# Exercise instructions
Copy everything from the start of the entries below down to the line containing "tone curve: curves: ch0 [(0, 0) (0.003, 0.272)", with that line included and each line unchanged.

# Data to use
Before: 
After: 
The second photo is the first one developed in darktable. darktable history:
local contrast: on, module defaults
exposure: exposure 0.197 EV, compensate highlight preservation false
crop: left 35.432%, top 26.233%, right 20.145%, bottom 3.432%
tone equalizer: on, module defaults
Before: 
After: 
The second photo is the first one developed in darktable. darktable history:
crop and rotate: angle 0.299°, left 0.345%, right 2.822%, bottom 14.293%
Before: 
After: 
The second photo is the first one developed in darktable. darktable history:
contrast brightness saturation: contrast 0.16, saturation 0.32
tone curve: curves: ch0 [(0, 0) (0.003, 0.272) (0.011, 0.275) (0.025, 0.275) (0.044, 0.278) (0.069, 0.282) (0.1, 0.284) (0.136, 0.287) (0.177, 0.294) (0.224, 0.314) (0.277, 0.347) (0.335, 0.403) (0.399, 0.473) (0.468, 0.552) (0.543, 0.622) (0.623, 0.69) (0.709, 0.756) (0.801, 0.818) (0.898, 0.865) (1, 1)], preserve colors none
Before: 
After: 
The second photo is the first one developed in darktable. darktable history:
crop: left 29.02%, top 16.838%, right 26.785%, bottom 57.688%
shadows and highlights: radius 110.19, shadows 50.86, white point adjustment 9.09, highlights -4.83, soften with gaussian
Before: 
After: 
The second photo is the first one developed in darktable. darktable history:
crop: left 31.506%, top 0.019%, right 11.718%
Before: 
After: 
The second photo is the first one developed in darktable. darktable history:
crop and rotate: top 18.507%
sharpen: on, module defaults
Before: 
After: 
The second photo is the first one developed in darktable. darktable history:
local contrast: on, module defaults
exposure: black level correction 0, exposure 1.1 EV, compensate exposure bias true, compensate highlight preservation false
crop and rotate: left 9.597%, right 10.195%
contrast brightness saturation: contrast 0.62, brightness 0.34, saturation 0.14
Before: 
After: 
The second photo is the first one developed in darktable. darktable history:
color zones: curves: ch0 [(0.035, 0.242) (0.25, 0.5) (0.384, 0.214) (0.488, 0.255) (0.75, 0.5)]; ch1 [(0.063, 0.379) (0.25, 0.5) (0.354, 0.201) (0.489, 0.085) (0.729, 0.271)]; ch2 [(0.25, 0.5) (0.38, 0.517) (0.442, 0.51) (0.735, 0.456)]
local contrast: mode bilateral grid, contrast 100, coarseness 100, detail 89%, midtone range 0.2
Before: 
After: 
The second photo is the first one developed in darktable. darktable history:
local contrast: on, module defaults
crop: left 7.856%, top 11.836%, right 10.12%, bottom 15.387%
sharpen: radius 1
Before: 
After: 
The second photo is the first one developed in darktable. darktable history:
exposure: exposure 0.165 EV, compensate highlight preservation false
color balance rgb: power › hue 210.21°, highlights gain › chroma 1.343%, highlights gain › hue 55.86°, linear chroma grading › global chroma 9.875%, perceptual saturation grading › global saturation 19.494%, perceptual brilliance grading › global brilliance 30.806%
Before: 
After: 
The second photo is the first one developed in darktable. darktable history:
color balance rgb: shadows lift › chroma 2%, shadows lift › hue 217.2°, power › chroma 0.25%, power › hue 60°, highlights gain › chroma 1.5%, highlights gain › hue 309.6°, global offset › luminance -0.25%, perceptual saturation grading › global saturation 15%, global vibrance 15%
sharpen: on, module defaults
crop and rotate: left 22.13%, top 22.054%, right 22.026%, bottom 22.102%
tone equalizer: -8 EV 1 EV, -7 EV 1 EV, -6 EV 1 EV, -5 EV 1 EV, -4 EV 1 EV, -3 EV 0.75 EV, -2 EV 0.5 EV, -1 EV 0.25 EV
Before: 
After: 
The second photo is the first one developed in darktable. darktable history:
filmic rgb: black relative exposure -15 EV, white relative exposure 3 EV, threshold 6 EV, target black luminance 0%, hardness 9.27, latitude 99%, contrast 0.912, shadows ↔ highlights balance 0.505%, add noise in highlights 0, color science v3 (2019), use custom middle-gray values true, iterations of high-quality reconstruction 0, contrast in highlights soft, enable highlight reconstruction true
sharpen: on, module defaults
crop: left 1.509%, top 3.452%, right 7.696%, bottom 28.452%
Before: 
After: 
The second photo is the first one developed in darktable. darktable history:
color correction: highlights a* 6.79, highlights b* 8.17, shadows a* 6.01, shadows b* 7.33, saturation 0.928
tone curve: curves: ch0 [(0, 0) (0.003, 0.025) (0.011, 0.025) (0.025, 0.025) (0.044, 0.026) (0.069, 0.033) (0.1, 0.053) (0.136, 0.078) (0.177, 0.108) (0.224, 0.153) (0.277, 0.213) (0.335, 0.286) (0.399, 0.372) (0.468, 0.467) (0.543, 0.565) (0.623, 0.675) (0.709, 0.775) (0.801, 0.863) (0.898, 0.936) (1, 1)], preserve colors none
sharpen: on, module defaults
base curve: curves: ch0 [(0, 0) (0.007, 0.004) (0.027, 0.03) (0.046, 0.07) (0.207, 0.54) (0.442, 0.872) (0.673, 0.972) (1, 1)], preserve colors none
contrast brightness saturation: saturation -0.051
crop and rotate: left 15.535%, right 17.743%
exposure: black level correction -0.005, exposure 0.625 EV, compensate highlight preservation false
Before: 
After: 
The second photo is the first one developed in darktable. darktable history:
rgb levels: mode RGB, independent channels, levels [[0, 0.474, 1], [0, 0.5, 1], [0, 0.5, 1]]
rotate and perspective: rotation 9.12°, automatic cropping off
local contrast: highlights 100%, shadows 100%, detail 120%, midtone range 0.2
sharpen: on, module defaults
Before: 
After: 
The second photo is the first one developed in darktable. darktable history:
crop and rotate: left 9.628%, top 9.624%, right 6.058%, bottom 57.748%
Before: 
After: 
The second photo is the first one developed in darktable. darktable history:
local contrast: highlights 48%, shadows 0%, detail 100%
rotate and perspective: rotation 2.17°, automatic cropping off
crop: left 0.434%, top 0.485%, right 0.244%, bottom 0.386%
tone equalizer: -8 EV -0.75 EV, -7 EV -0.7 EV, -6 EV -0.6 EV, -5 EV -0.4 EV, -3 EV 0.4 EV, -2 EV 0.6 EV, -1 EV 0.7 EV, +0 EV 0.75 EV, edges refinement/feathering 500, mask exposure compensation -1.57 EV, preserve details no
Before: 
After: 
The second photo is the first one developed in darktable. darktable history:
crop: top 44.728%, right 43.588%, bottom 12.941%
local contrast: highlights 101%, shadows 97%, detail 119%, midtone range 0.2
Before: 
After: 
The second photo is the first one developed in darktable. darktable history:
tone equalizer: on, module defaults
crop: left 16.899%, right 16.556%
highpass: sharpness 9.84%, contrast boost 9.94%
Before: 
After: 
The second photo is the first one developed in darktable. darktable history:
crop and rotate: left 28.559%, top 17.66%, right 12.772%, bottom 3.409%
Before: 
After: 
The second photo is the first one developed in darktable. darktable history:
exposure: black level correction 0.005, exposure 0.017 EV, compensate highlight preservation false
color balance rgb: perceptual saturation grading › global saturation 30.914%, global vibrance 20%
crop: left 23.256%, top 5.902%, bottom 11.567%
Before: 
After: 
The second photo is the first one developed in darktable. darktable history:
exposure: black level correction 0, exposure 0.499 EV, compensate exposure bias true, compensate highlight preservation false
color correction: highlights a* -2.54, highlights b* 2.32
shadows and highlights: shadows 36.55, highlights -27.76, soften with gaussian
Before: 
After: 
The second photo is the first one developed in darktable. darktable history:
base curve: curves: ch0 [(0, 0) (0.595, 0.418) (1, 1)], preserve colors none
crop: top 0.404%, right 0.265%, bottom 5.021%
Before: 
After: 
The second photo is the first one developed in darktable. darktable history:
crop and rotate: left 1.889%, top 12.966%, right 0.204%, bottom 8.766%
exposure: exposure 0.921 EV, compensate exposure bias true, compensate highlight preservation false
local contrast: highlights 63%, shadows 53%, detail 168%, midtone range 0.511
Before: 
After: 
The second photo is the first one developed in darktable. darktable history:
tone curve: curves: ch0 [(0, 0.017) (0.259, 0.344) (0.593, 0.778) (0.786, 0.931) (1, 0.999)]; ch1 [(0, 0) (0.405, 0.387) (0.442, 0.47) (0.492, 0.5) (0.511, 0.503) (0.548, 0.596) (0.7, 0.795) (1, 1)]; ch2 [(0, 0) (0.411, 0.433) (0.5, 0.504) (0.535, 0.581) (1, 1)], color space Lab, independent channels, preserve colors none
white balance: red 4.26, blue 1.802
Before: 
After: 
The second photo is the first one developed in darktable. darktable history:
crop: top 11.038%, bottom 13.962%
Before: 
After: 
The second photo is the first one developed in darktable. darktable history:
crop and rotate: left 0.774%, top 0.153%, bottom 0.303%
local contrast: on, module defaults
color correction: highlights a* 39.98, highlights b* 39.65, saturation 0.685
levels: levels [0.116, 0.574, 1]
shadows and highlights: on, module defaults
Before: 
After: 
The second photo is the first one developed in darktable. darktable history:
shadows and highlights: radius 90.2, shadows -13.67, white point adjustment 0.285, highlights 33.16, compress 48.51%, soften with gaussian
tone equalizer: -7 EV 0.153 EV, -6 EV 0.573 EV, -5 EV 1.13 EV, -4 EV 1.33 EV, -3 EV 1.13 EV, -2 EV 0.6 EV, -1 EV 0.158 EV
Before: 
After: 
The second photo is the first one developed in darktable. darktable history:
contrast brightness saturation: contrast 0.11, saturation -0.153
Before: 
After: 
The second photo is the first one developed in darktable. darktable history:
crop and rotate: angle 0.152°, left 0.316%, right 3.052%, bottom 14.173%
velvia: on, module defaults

# Output
Before: 
After: 
The second photo is the first one developed in darktable. darktable history:
local contrast: on, module defaults
exposure: exposure 0.197 EV, compensate highlight preservation false
crop: left 35.432%, top 26.233%, right 20.145%, bottom 3.432%
tone equalizer: on, module defaults
Before: 
After: 
The second photo is the first one developed in darktable. darktable history:
crop and rotate: angle 0.299°, left 0.345%, right 2.822%, bottom 14.293%
Before: 
After: 
The second photo is the first one developed in darktable. darktable history:
contrast brightness saturation: contrast 0.16, saturation 0.32
tone curve: curves: ch0 [(0, 0) (0.003, 0.272) (0.011, 0.275) (0.025, 0.275) (0.044, 0.278) (0.069, 0.282) (0.1, 0.284) (0.136, 0.287) (0.177, 0.294) (0.224, 0.314) (0.277, 0.347) (0.335, 0.403) (0.399, 0.473) (0.468, 0.552) (0.543, 0.622) (0.623, 0.69) (0.709, 0.756) (0.801, 0.818) (0.898, 0.865) (1, 1)], preserve colors none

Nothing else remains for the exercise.